Brands want *way* too much of my personal information. I can see giving you my phone number if I wanted to talk with you, but...I really don't. Ideally, if the product you sell works as it is supposed to, I never will. And if I do have to call you..I'll call you. Real friends don't make us register with a ton of irrelevant info, just to ask if we can get together. A real friend doesn't ask me my birthday or "express service code" every single time I call.

Brands make us repeat ourselves. If I had to give you all my info to get to talk to you, then you HAVE my info. Making me give you the same info over and over and over means you obviously have no idea who I am or why you should care. Friends know why they should care.

Brands want access to my Facebook account. You know, I have a lot of real friends on Social Media Profiles and not one of them has ever demanded access to my information. Real friends understand that.

Brands talk at me, but aren't willing to listen to me. If a friend and I sit down to lunch and the next hour I hear all about the person's drama, without getting a word in edgewise, I don't go out to lunch with that person anymore. Your brand sends me emails from DONOTREPLY@. Friends listen.

Brands ask us to buy into their wacky schemes. When someone comes to me with a great idea that's gonna be awesome, friend or no, I'm skeptical. But I have to listen to you go on and on about new colors/flavors/irrelevant features/overcomplicated contests for who knows what...and you never shut up. How nice you have a new whatever. Go tell someone who wants to buy shares in a gold mine.

Brands never friend us back. When I call a company, the fact that I'm a current owner or subscriber never seems to make the damnedest bit of difference. I get stuck on a long phone queue and disconnected "accidentally" multiple times. There's never a call back (although I have repeatedly given you my phone number.) What friend "accidentally" hangs up on someone without an apology? I have to follow/connect/like you to talk to you, but never get anything in return. No friend treats me that shabbily.

Brands lie to us. We want a product for a reasonable price, that works well, and good service. You tell us all the time that you can give it to us, but...you never do.
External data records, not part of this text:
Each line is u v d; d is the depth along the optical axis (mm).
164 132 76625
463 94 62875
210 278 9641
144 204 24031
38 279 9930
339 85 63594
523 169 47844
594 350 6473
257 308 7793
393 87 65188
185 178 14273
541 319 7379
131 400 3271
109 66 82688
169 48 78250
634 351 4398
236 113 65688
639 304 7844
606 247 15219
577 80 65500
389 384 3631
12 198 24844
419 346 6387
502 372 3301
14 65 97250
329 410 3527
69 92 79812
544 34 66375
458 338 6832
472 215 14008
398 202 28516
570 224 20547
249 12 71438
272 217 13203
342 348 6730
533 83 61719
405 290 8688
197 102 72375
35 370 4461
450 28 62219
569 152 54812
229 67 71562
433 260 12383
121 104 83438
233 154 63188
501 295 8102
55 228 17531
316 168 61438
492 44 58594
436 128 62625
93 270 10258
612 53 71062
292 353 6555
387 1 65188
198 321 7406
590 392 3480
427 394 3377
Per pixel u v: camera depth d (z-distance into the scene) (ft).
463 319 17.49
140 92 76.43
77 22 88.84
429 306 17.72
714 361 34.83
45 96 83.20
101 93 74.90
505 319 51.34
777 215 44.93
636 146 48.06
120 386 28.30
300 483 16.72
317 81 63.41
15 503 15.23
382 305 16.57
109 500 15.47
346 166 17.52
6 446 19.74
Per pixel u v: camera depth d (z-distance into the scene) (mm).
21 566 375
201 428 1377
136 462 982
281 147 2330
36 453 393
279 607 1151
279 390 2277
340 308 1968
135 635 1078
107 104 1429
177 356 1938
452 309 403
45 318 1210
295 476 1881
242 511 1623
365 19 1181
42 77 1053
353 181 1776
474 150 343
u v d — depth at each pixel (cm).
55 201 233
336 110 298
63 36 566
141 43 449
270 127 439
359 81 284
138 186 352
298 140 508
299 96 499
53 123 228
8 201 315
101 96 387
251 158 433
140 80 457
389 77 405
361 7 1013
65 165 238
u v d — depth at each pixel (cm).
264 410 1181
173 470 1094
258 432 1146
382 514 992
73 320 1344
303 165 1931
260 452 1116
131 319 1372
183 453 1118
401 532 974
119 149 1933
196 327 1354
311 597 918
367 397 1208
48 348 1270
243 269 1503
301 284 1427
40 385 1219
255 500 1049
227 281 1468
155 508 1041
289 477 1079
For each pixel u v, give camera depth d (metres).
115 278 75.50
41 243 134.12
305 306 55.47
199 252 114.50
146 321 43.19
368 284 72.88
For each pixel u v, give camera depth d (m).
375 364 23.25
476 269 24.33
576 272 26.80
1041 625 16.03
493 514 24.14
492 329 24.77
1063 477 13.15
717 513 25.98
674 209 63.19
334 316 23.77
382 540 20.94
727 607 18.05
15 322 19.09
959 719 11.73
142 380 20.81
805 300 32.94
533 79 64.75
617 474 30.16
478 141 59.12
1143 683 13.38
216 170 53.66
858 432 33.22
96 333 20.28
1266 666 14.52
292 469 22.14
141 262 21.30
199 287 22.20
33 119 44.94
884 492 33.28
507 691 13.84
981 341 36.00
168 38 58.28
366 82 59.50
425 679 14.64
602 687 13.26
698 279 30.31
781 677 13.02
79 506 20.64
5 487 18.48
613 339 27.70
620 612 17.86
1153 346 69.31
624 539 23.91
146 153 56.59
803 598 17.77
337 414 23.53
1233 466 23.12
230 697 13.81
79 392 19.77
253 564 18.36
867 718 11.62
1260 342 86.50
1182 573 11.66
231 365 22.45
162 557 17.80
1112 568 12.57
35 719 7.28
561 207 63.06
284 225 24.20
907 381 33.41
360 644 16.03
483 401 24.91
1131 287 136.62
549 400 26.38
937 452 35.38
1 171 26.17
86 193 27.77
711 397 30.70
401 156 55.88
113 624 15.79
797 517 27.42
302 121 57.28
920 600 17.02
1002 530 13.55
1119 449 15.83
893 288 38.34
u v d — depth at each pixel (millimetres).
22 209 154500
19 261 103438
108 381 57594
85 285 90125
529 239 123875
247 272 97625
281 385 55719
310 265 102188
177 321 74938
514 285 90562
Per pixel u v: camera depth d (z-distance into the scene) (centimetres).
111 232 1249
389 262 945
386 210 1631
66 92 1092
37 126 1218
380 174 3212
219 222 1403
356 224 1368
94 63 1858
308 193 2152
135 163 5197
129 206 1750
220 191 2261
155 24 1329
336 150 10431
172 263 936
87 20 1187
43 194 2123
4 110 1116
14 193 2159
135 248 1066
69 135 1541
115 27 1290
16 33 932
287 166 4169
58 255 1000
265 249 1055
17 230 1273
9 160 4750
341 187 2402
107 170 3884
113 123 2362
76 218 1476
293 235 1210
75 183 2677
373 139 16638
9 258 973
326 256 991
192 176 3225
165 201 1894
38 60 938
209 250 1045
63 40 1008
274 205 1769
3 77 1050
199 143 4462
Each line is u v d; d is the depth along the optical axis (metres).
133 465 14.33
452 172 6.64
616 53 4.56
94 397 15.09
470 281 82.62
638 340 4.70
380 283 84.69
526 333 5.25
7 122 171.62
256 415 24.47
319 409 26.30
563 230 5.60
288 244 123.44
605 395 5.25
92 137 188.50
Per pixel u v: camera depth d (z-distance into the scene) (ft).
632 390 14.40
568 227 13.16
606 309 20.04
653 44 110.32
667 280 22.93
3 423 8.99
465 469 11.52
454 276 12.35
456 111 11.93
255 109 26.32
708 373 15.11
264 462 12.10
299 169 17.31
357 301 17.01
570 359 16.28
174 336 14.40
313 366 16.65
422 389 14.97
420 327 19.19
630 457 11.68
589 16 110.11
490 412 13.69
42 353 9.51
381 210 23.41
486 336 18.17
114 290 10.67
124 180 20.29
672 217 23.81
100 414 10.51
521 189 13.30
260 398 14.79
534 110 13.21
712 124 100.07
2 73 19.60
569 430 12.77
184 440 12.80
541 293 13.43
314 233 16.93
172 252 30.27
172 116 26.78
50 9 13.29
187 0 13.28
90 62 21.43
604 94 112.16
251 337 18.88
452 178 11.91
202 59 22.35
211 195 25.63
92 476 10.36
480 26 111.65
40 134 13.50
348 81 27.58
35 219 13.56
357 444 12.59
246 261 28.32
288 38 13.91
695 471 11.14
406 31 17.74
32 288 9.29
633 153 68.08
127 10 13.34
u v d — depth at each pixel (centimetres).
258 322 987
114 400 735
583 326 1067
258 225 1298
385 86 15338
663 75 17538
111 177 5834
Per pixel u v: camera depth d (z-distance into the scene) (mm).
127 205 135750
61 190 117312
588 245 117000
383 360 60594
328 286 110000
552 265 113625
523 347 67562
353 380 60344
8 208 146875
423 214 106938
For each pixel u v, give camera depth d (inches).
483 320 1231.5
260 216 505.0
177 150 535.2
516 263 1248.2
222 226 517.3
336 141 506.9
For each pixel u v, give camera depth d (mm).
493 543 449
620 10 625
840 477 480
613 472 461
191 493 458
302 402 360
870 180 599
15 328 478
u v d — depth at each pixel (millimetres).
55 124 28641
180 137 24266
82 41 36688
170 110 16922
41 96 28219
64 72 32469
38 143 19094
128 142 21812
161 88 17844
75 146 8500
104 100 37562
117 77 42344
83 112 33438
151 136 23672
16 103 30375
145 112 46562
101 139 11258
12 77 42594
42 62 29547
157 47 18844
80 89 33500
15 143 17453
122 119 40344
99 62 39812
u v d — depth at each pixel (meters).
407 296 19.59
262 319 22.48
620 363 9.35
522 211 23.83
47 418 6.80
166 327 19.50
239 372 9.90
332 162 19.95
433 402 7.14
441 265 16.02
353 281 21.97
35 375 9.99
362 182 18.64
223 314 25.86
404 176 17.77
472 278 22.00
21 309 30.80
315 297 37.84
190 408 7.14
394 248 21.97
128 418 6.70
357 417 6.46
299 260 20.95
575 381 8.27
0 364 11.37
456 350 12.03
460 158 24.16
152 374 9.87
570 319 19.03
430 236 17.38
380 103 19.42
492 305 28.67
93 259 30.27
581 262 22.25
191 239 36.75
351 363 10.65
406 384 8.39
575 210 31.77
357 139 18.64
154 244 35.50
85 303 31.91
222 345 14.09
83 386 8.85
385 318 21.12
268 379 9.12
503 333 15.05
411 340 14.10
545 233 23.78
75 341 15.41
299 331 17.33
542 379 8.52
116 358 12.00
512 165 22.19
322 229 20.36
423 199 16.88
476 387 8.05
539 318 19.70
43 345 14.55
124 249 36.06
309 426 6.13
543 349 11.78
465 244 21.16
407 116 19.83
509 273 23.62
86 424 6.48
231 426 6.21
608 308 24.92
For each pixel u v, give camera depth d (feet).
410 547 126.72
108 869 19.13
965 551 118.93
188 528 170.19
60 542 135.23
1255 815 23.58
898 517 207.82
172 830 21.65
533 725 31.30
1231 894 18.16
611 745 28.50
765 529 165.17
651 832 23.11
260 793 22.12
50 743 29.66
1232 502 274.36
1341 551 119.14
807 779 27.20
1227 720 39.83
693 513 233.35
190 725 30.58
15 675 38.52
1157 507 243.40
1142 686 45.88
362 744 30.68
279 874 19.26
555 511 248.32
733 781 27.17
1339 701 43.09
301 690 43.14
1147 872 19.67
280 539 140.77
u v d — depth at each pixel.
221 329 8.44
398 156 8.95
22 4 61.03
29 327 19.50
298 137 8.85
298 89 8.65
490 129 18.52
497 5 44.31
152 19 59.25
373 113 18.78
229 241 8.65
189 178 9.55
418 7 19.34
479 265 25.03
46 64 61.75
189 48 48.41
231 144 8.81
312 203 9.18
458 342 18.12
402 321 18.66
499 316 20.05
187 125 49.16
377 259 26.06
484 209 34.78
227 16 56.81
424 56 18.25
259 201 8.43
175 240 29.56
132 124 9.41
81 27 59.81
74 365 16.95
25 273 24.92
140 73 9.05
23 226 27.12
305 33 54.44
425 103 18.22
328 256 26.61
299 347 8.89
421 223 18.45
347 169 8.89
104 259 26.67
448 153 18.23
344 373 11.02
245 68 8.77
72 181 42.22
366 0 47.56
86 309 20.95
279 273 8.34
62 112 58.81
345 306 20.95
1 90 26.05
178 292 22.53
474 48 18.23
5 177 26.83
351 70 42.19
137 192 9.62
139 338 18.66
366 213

Companies, it's pretty obvious that to all of us that your brand and I are not really friends. Stop acting like we are.

4 comments:

Matt said...

I find the parallel you've drawn here really, really interesting. And it's so true: so often brands paint this "we give a massive sh*t about your life" picture, and then lose all your info and ask you seventeen security questions to "confirm your identity" (a la every single bank). It's such BS.

Seriously love this. Favouriting it like there's no tomorrow.

Erica Fredman said...

@Matt - Yes, that whole "we're more than a company, we're a partner" line makes me feel like throwing something, too. :-)

Anonymous said...

Excellent points! As an avid avoider of customer loyalty programs, I can attest to how annoying it is to have to maintain an "throw-away" email address to bear the brunt of marketing sludge -- just so I can buy the one thing that a company offers that I actually want.

Customer retention is a ridiculous business. A good business should do the same thing for a customer that a good friend would do: be there when needed.

Erica Fredman said...

@Sam - I'm right there with you. I keep a throwaway profile to fill in for their junky, lazy market research while I'm trying to get slightly less-than-crappy service.